Le nouveau « Resident Evil » de Zach Cregger s'apprête à dynamiser un box-office automnal encore timide. Selon les premières projections, le film produit par Sony et Constantin devrait enregistrer entre 40 et 50 millions de dollars de recettes sur le marché nord-américain lors de son premier week-end d'exploitation, auxquelles s'ajouteraient environ 31 millions de dollars à l'international. Le total mondial pourrait ainsi atteindre 80 millions de dollars, un chiffre élevé pour une production horrifique.
Ce démarrage potentiel marque une nette accélération pour la franchise adaptée de la célèbre série de jeux vidéo de survival horror. Les précédents opus avaient connu des performances inégales, mais cette relecture signée Zach Cregger semble bénéficier d'un accueil critique particulièrement favorable. Les premières projections évoquent un score de 98 % sur Rotten Tomatoes, ce qui constituerait un record absolu pour la saga au cinéma. Ce bouche-à-oreille positif, relayé par les exploitants de salles et les services de suivi indépendants, laisse entrevoir un potentiel de fidélisation sur plusieurs semaines.
Le contexte du marché rend cette performance d'autant plus notable. L'été cinématographique vient de s'achever sur un record de 4,67 milliards de dollars de recettes, mais le week-end précédent, la sortie de « Practical Magic 2 » de Warner Bros et Alcon n'a pas réussi à enflammer la rentrée. Les exploitants de salles, qui misent sur le film pour redonner de l'élan à la période automnale, voient donc dans ce « Resident Evil » une bouffée d'air frais. La combinaison d'une marque populaire, d'un réalisateur acclamé et d'un positionnement de comédie horrifique semble répondre aux attentes d'un public en quête de divertissement grand spectacle.

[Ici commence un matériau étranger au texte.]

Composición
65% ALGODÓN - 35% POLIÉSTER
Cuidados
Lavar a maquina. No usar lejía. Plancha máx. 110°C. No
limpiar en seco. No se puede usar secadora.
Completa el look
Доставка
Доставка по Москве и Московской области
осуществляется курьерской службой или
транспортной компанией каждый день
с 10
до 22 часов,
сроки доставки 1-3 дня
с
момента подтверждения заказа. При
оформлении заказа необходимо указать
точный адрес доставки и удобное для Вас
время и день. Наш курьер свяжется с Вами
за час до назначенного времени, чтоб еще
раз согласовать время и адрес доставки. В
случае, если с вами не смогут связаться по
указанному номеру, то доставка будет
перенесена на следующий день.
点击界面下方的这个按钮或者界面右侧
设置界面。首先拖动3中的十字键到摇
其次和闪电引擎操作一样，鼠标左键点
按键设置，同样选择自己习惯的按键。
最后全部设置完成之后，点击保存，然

Si les prévisions se confirment, ce reboot pourrait devenir le meilleur lancement de toute l'histoire de la franchise « Resident Evil » au cinéma, dépassant les performances des adaptations précédentes. Le film introduit par ailleurs une nouvelle ère pour les adaptations de jeux vidéo horrifiques, en misant sur un ton décalé et une réalisation signée par un cinéaste issu de la comédie. Les observateurs du secteur surveilleront de près les chiffres définitifs du week-end, qui permettront de confirmer ou d'infirmer ces projections optimistes.

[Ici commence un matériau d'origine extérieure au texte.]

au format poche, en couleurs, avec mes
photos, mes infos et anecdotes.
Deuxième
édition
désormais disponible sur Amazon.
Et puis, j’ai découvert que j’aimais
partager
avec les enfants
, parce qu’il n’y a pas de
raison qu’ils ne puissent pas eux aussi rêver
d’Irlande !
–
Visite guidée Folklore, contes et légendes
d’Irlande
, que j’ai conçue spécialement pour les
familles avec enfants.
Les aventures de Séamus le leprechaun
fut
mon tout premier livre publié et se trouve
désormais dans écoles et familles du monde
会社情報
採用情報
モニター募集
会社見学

Au-delà des seuls chiffres, cette sortie intervient dans un paysage où les studios cherchent à capitaliser sur des licences établies tout en les confiant à des auteurs capables de leur insuffler un regard neuf. La performance de « Resident Evil » sera donc scrutée comme un indicateur de la capacité du marché à absorber des reboots ambitieux en dehors des périodes de forte affluence. Pour Sony et Constantin, l'enjeu est double : rentabiliser un investissement important et relancer une marque qui a déjà connu plusieurs incarnations. Le pari semble, pour l'heure, en bonne voie.